Output as a JSON list of strings, one per line and omitting blank lines, the records from the line containing "pose: elev=38.7 azim=100.0" through the end of the records, inclusive.

····················

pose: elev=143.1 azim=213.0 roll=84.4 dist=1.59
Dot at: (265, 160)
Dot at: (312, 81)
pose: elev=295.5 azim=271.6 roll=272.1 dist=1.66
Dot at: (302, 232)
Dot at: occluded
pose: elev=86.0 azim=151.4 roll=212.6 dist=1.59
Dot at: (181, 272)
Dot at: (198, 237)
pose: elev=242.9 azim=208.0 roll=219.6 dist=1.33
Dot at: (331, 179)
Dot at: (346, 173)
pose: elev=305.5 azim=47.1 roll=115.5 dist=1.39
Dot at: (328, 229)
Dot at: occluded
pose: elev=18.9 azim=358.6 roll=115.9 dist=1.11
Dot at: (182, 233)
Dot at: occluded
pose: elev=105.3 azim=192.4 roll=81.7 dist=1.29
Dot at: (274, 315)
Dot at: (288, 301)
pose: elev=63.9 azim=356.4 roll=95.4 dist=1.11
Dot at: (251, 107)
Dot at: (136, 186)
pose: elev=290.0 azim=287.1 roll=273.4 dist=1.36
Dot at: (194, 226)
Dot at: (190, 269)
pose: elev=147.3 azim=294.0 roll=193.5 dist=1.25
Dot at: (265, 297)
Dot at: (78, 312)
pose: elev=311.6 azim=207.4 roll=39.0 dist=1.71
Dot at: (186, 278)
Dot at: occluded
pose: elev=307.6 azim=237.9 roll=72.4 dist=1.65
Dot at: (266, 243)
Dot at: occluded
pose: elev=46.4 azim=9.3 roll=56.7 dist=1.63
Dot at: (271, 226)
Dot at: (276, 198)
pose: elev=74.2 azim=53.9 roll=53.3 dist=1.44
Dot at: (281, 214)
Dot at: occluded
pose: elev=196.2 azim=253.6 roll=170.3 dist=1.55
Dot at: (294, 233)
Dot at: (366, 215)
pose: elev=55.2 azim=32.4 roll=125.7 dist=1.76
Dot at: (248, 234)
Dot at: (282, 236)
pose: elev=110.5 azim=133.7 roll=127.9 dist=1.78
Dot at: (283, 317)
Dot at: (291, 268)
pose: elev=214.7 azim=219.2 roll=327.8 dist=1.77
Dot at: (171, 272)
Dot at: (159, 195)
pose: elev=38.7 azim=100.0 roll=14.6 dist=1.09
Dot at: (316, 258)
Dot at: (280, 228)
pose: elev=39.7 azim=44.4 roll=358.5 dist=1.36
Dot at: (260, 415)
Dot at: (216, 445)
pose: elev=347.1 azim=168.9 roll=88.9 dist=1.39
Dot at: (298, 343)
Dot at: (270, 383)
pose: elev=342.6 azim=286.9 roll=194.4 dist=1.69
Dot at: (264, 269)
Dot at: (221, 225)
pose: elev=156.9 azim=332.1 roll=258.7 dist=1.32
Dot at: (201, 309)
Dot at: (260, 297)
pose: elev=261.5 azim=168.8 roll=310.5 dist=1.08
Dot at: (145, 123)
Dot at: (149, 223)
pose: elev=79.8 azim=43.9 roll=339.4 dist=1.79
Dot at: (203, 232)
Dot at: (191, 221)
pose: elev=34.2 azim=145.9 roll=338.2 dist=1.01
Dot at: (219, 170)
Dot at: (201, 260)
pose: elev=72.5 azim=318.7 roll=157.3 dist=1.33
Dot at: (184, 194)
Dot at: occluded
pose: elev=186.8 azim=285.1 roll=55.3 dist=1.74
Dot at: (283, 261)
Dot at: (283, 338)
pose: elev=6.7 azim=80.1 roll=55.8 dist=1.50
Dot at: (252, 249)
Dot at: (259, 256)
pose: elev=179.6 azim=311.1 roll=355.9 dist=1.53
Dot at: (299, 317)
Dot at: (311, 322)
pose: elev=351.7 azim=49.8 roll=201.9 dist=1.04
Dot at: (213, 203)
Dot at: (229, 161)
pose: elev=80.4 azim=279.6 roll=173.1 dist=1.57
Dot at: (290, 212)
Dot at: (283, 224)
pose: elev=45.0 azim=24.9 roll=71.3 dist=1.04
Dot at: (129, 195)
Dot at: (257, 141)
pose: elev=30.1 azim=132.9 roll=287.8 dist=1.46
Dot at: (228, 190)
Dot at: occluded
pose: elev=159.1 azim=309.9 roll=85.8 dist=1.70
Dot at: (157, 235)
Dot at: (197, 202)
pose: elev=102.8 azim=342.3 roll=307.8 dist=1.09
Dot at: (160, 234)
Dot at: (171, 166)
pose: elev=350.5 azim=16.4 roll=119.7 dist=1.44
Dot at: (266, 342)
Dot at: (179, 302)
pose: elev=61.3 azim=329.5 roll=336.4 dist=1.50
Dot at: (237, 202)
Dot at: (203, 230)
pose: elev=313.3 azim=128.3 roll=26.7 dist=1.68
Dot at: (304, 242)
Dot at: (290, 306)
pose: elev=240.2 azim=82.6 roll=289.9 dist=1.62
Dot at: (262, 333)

····················

▸ Task answer
[
  "pose: elev=38.7 azim=100.0 roll=14.6 dist=1.09",
  "Dot at: (316, 258)",
  "Dot at: (280, 228)",
  "pose: elev=39.7 azim=44.4 roll=358.5 dist=1.36",
  "Dot at: (260, 415)",
  "Dot at: (216, 445)",
  "pose: elev=347.1 azim=168.9 roll=88.9 dist=1.39",
  "Dot at: (298, 343)",
  "Dot at: (270, 383)",
  "pose: elev=342.6 azim=286.9 roll=194.4 dist=1.69",
  "Dot at: (264, 269)",
  "Dot at: (221, 225)",
  "pose: elev=156.9 azim=332.1 roll=258.7 dist=1.32",
  "Dot at: (201, 309)",
  "Dot at: (260, 297)",
  "pose: elev=261.5 azim=168.8 roll=310.5 dist=1.08",
  "Dot at: (145, 123)",
  "Dot at: (149, 223)",
  "pose: elev=79.8 azim=43.9 roll=339.4 dist=1.79",
  "Dot at: (203, 232)",
  "Dot at: (191, 221)",
  "pose: elev=34.2 azim=145.9 roll=338.2 dist=1.01",
  "Dot at: (219, 170)",
  "Dot at: (201, 260)",
  "pose: elev=72.5 azim=318.7 roll=157.3 dist=1.33",
  "Dot at: (184, 194)",
  "Dot at: occluded",
  "pose: elev=186.8 azim=285.1 roll=55.3 dist=1.74",
  "Dot at: (283, 261)",
  "Dot at: (283, 338)",
  "pose: elev=6.7 azim=80.1 roll=55.8 dist=1.50",
  "Dot at: (252, 249)",
  "Dot at: (259, 256)",
  "pose: elev=179.6 azim=311.1 roll=355.9 dist=1.53",
  "Dot at: (299, 317)",
  "Dot at: (311, 322)",
  "pose: elev=351.7 azim=49.8 roll=201.9 dist=1.04",
  "Dot at: (213, 203)",
  "Dot at: (229, 161)",
  "pose: elev=80.4 azim=279.6 roll=173.1 dist=1.57",
  "Dot at: (290, 212)",
  "Dot at: (283, 224)",
  "pose: elev=45.0 azim=24.9 roll=71.3 dist=1.04",
  "Dot at: (129, 195)",
  "Dot at: (257, 141)",
  "pose: elev=30.1 azim=132.9 roll=287.8 dist=1.46",
  "Dot at: (228, 190)",
  "Dot at: occluded",
  "pose: elev=159.1 azim=309.9 roll=85.8 dist=1.70",
  "Dot at: (157, 235)",
  "Dot at: (197, 202)",
  "pose: elev=102.8 azim=342.3 roll=307.8 dist=1.09",
  "Dot at: (160, 234)",
  "Dot at: (171, 166)",
  "pose: elev=350.5 azim=16.4 roll=119.7 dist=1.44",
  "Dot at: (266, 342)",
  "Dot at: (179, 302)",
  "pose: elev=61.3 azim=329.5 roll=336.4 dist=1.50",
  "Dot at: (237, 202)",
  "Dot at: (203, 230)",
  "pose: elev=313.3 azim=128.3 roll=26.7 dist=1.68",
  "Dot at: (304, 242)",
  "Dot at: (290, 306)",
  "pose: elev=240.2 azim=82.6 roll=289.9 dist=1.62",
  "Dot at: (262, 333)"
]